What the task asks: Write the next part of the lecture notes on variable elimination in Bayesian networks, starting right after the last line shown.

Given text:
* * *

Variable Elimination in Bayesian Networks
As discussed in last lecture, Bayesian Networks (BNs) are a class of graphical models that represent the conditional dependencies between a set of variables. They are way to model probability distributions, and used to model probabilistic relationships in complex systems, where the nodes represent variables and the edges signify the dependencies.
In this lecture, we’ll focus on efficiently computing joint probabilites of events given a network. We’ll learn a tool called variable elimination for that.
For that, we’ll use three tools that we already know:
Bayesian network law says, Given parents, a node is independent of its non-descendents.
D-separation is a technique used to determine if two variables in a BN are independent, given a set of other variables. It is based on the graphical structure of the network. A set of nodes $D$ is said to d-separate $X$ from $Y$ if it blocks every path from $X$ to $Y$. The criteria for D-separation is as follows:
- If a node is observed, it blocks the path.

* * *

Information:
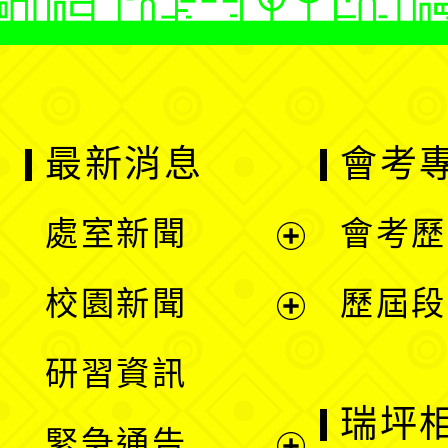
最新消息
會考
處室新聞
會考歷
展
校園新聞
歷屆段
開
展
研習資訊
選
開
瑞坪
緊急通告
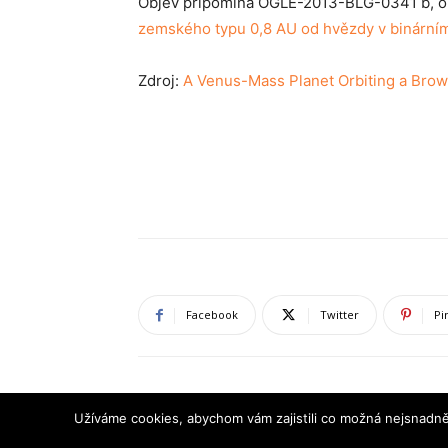
Objev připomíná OGLE-2013-BLG-0341 b, o k
zemského typu 0,8 AU od hvězdy v binární
Zdroj:
A Venus-Mass Planet Orbiting a Bro
Facebook
Twitter
Pi
Užíváme cookies, abychom vám zajistili co možná nejsnadně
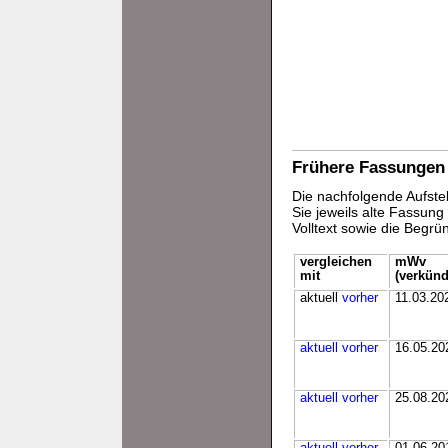
Frühere Fassungen
Die nachfolgende Aufstel
Sie jeweils alte Fassun
Volltext sowie die Begr
vergleichen
mWv
mit
(verkünd
aktuell
vorher
11.03.20
aktuell
vorher
16.05.20
aktuell
vorher
25.08.20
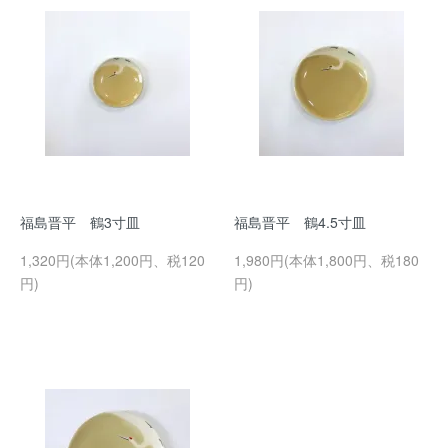
福島晋平 鶴3寸皿
福島晋平 鶴4.5寸皿
1,320円(本体1,200円、税120
1,980円(本体1,800円、税180
円)
円)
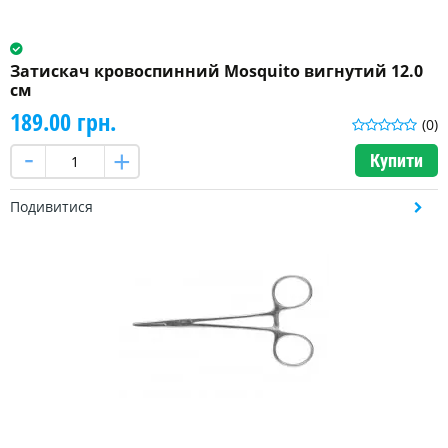
Затискач кровоспинний Mosquito вигнутий 12.0
см
189.00 грн.
(0)
Купити
Подивитися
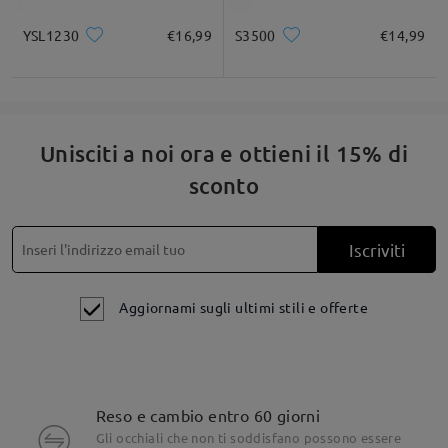
YSL1230
€16,99
S3500
€14,99
Unisciti a noi ora e ottieni il 15% di
sconto
Iscriviti
Aggiornami sugli ultimi stili e offerte
Reso e cambio entro 60 giorni
Gli occhiali che non ti soddisfano possono essere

* * *

Reply to the exercise:
- A path is blocked if it includes a chain or a fork with an observed node.
- A collider blocks the path if neither the collider nor its descendants are observed.
Chain rule says, ${\displaystyle \Pr (A, B)=\Pr (B\mid A)\Pr (A)}$
Practice Problem 1
From network 1 in figure 1, Can we say, given G and C, whether E is independent of A? Approach: If we can show that $\Pr(E | A, G, C) = \Pr(E | G, C)$, then we can say that. Therefore, we’ll start by calculating $\Pr(E | A, G, C)$.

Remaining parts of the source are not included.